Cancer—what lab work can tell you, and the future of liquid biopsies [28:00]

We start with the question: What drives cancer? 

  • Cancer is both a genetic and metabolic disease 
  • So by definition cancer cells have mutated and they sort of have this trait that is common to all cancers. 
  • The essential condition of cancer is unregulated/dysregulated cell growth ⇒ cells that grow without responding to normal cell cycle signaling
  • There’s a strong immune component to cancer because our immune system is almost always keeping cancer at check and keeping it at bay … So at some point when our immune system starts to lose that battle, that’s when cancer starts to win

Metabolism of cancer

  • After smoking, obesity is the next leading predictor of cancer
  • Why?
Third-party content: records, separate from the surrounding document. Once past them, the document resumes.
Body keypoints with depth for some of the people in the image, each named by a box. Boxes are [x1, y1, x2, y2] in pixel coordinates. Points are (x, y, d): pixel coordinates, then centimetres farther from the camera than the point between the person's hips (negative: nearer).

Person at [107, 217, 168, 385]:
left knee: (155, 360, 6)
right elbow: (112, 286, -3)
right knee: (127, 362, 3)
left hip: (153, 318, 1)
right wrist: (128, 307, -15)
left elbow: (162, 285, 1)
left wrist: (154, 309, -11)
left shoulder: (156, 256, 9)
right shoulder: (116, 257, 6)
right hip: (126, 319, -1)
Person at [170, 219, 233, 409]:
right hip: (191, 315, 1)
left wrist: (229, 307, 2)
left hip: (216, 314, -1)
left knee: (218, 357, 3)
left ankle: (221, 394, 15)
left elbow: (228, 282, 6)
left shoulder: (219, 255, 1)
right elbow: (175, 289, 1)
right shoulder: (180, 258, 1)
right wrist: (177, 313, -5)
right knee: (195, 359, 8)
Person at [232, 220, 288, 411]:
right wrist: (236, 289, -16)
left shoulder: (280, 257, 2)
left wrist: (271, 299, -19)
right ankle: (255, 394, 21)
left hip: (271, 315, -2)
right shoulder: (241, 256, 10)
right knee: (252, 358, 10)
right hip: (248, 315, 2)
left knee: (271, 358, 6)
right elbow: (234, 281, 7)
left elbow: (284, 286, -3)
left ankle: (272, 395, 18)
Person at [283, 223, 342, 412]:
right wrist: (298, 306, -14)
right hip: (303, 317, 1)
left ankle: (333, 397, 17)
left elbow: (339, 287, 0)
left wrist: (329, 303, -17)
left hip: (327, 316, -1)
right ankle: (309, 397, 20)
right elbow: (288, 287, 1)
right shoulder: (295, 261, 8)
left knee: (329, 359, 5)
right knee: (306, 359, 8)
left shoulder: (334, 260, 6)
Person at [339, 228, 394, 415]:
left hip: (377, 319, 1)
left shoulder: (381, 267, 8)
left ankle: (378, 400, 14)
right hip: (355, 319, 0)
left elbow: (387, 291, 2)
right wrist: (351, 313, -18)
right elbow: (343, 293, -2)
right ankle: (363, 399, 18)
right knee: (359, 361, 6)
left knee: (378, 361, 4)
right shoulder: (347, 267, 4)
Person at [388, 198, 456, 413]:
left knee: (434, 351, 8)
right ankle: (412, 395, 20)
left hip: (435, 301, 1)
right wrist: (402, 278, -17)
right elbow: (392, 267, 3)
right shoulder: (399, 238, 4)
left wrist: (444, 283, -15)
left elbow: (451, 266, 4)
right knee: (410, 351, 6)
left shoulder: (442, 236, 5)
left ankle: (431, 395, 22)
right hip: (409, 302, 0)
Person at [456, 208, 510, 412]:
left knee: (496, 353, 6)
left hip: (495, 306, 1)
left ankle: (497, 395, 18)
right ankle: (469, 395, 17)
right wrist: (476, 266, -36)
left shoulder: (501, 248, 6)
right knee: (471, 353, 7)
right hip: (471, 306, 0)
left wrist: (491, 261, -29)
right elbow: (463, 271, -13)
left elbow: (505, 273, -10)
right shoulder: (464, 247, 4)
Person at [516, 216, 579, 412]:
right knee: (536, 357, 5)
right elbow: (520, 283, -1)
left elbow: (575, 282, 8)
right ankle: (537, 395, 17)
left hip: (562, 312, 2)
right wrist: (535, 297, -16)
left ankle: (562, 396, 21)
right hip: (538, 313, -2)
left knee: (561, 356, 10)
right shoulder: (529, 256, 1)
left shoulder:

Peter thinks it’s less about the obesity and more about the metabolic environment that accompanies obesity, i.e. hyperinsulinemia
  • There’s no question that this is a disease that’s heavily impacted by 
    • the underlying metabolic health of the individual
    • the immune function of the individual, and 
    • the ability to acquire mutations and repair them
  • However, the metabolic piece is pretty much the only one we can glean anything about from a standard blood test

Labs:

  • Glucose and insulin 
  • Insulin primarily being the biggest because it’s a very potent and anabolic growth factor
    • Insulin, IGF, IGF binding proteins, all of these things factor into cancer 
  • Glucose is the preferred fuel of cancer 
  • Most cancers do not arise from inherited genes (maybe 5% do)
  • The majority of cancer result from somatic mutations (mutations that occur to your genes but they’re not necessarily the genes you pass on)

“The long and short of it is there’s very little in a blood test that’s gonna tell you if you have cancer. What we instead rely on a blood test to do is at least tell us what your metabolic environment is and how much that’s predisposing you to cancer.”